You need to use the $min
and $max
operators which respectively return the minimum and maximum value for "BookingTime" in your $group
stage. The last stage in the pipeline is the $redact
stage where you use a simple "date" math using the $divide
and $subtract
arithmetic operators.to return those documents where the number of days between first "service" and last "service" is greater than 30
db.collection.aggregate( [
{ "$group": {
"_id": "$Email",
"date1": { "$min": "$BookingTime" },
"date2": { "$max": "$BookingTime" }
}},
{ "$redact": {
"$cond": [
{ "$gte": [
{ "$divide": [
{ "$subtract": [ "$date2", "$date1" ] },
1000 * 60 * 60 * 24
]},
30
]},
"$$KEEP",
"$$PRUNE"
]
}}
])
Which returns:
{
"_id" : "xyz@xyz.com",
"date1" : ISODate("2015-12-27T06:00:00Z"),
"date2" : ISODate("2016-01-27T06:00:00Z")
}
Another way to do this is by using the $cond
operator in a $project
stage to avoid a collection scan.
db.collection.aggregate( [
{ "$group": {
"_id": "$Email",
"date1": { "$min": "$BookingTime" },
"date2": { "$max": "$BookingTime" },
"count": { "$sum": 1 }
}},
{ "$match": { "count": { "$gte": 2 } } },
{ "$project": {
"emails": {
"$cond": [
{ "$gte": [
{ "$divide": [
{ "$subtract": [ "$date2", "$date1" ] },
1000 * 60 * 60 * 24
]},
30
] },
"$_id",
false
]
}
}},
{ "$match": { "emails": { "$ne": false } } }
])
You can get first sales date and last sales date by $min and $max:
db.services.aggregate({
$group: {
"_id" :"$Email",
lastSalesDate: { $max: "$BookingTime" },
firstSalesDate: { $min: "$BookingTime" }
}
}
)
After that you can add filter based on lastSalesDate.
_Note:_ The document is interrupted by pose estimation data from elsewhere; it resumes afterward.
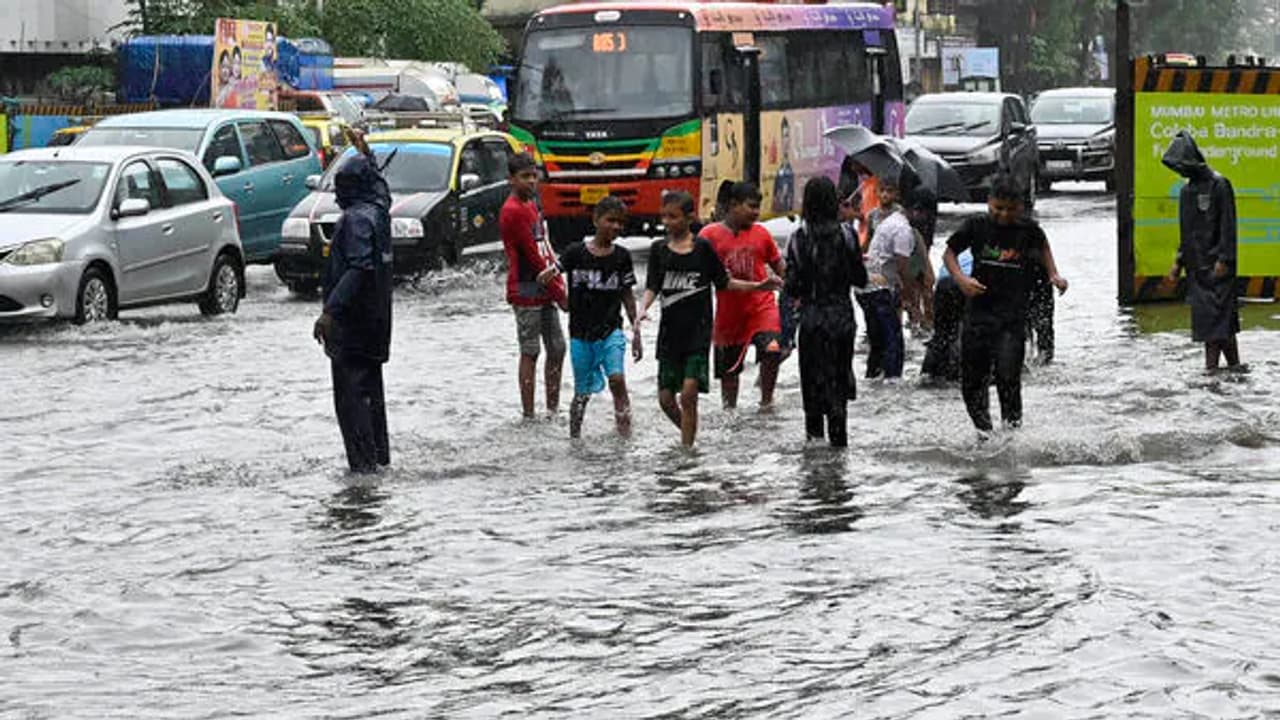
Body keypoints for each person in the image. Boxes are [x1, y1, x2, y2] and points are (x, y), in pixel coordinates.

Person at [636, 191, 779, 448]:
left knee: (689, 394)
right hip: (669, 335)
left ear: (690, 218)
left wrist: (759, 286)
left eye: (673, 216)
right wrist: (641, 309)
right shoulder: (658, 250)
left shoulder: (703, 249)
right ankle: (691, 434)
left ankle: (687, 453)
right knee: (666, 399)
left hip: (698, 334)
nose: (667, 222)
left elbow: (725, 283)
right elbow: (652, 286)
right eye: (664, 217)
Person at [943, 174, 1069, 432]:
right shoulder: (976, 226)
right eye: (998, 208)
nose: (1003, 214)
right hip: (978, 315)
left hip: (1012, 318)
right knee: (972, 382)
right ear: (989, 202)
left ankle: (1011, 438)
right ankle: (984, 433)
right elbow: (949, 253)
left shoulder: (1028, 229)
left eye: (1010, 210)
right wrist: (961, 279)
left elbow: (1043, 246)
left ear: (1021, 206)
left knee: (1008, 377)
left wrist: (1054, 274)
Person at [313, 146, 393, 474]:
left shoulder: (356, 220)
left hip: (353, 327)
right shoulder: (379, 212)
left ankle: (362, 470)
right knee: (373, 396)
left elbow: (358, 268)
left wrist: (330, 311)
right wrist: (368, 157)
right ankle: (379, 459)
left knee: (352, 400)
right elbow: (382, 191)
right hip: (377, 325)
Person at [539, 196, 639, 438]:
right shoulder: (575, 253)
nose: (616, 227)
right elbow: (550, 276)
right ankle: (575, 438)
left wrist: (636, 333)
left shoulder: (622, 257)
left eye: (620, 223)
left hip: (611, 331)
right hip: (581, 335)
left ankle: (624, 435)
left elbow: (627, 295)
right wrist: (560, 298)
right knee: (582, 393)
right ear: (596, 220)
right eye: (610, 220)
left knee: (617, 379)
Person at [785, 177, 869, 447]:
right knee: (838, 383)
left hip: (812, 320)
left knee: (812, 383)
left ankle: (814, 450)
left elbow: (793, 288)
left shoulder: (798, 238)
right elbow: (860, 278)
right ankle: (838, 451)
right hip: (842, 318)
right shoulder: (848, 235)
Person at [698, 182, 786, 410]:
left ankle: (766, 403)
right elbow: (697, 270)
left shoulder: (762, 234)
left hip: (762, 307)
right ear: (733, 205)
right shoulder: (709, 235)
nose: (756, 213)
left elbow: (778, 265)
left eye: (758, 207)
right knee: (729, 373)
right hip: (729, 315)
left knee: (773, 350)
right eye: (752, 207)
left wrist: (793, 289)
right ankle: (730, 413)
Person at [1163, 130, 1242, 371]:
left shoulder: (1219, 184)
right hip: (1198, 270)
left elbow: (1228, 225)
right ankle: (1235, 370)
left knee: (1214, 326)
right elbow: (1186, 232)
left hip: (1218, 268)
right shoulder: (1187, 192)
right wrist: (1178, 263)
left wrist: (1224, 258)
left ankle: (1210, 375)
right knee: (1221, 324)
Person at [501, 152, 567, 420]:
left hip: (545, 285)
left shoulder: (532, 204)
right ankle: (529, 414)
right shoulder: (513, 211)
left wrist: (557, 282)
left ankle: (552, 409)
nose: (531, 182)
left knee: (557, 348)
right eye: (524, 177)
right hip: (526, 288)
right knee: (530, 351)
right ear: (511, 180)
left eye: (533, 176)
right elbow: (532, 255)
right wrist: (560, 292)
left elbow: (545, 247)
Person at [857, 179, 913, 380]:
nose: (885, 195)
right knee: (892, 340)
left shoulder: (893, 220)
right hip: (880, 286)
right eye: (883, 191)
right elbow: (903, 264)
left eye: (890, 191)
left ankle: (873, 377)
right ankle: (892, 381)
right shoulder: (900, 227)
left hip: (868, 286)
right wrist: (908, 293)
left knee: (878, 339)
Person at [920, 249, 972, 383]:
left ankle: (930, 373)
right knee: (968, 331)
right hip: (966, 283)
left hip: (943, 284)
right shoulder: (993, 250)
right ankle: (960, 374)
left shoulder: (961, 249)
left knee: (942, 335)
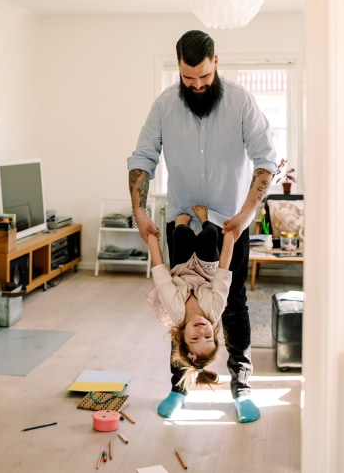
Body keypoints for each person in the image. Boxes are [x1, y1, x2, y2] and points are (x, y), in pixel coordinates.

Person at [127, 29, 278, 423]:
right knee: (183, 317)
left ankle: (241, 387)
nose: (196, 86)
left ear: (216, 63)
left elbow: (266, 161)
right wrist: (140, 210)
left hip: (230, 224)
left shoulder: (242, 102)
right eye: (187, 79)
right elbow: (143, 157)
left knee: (235, 309)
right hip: (183, 223)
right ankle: (178, 387)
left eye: (204, 78)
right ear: (179, 68)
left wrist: (246, 215)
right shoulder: (163, 105)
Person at [146, 206, 235, 392]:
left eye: (195, 338)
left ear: (183, 336)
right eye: (208, 336)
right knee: (209, 236)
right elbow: (223, 276)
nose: (202, 330)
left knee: (182, 234)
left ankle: (181, 223)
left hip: (183, 271)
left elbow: (162, 277)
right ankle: (204, 220)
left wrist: (151, 240)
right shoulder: (214, 310)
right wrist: (230, 238)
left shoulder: (175, 312)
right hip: (206, 273)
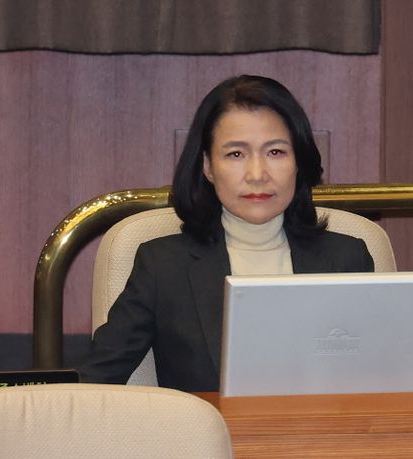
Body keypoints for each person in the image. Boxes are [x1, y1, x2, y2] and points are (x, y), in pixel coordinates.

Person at [78, 75, 374, 392]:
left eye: (275, 152)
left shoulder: (346, 259)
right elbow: (94, 383)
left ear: (298, 161)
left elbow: (381, 377)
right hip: (207, 426)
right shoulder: (163, 266)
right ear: (207, 166)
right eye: (236, 154)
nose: (257, 175)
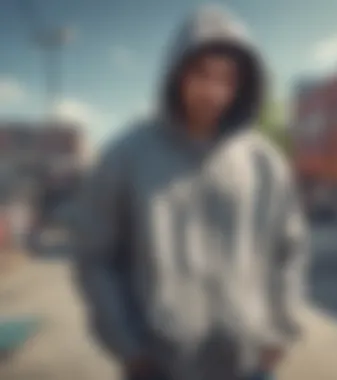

You can calculate ISO date which 30 days before. ex. ISODate("2015-12-28T00:00:00.000Z"). By $lt
, you will get customers of 30 days before.
db.services.aggregate(
{
$group: {
"_id" :"$Email",
lastSalesDate: { $max: "$BookingTime" },
firstSalesDate: { $min: "$BookingTime" }
}
},
{
$match : {
"lastSalesDate" : { $lt: ISODate("2015-12-28T00:00:00.000Z") }
}
}
)
Results like:
{
"_id" : "abc@abc.com",
"lastSalesDate" : ISODate("2015-12-26T06:00:00.000+0000"),
"firstSalesDate" : ISODate("2015-12-26T06:00:00.000+0000")
}
This is what I used finally
db.services.aggregate(
{$group: {
"_id" :"$Email",
count:{$sum:1},
lastSalesDate: { $max: "$BookingTime" },
firstSalesDate: { $min: "$BookingTime" }
},
{$project:{
_id:1,count:1,dateDifference: { $divide:[ {$subtract: [ "$lastSalesDate", "$firstSalesDate" ]},86400000] }
}
},
{$match:{
count:{$gt:1},dateDifference:{$gt:20}
}
}
}
)
Count > 1 helped to filter the records which never repeated and datedifferentce > 20 is for days as I already converted milliseconds to days using division operation.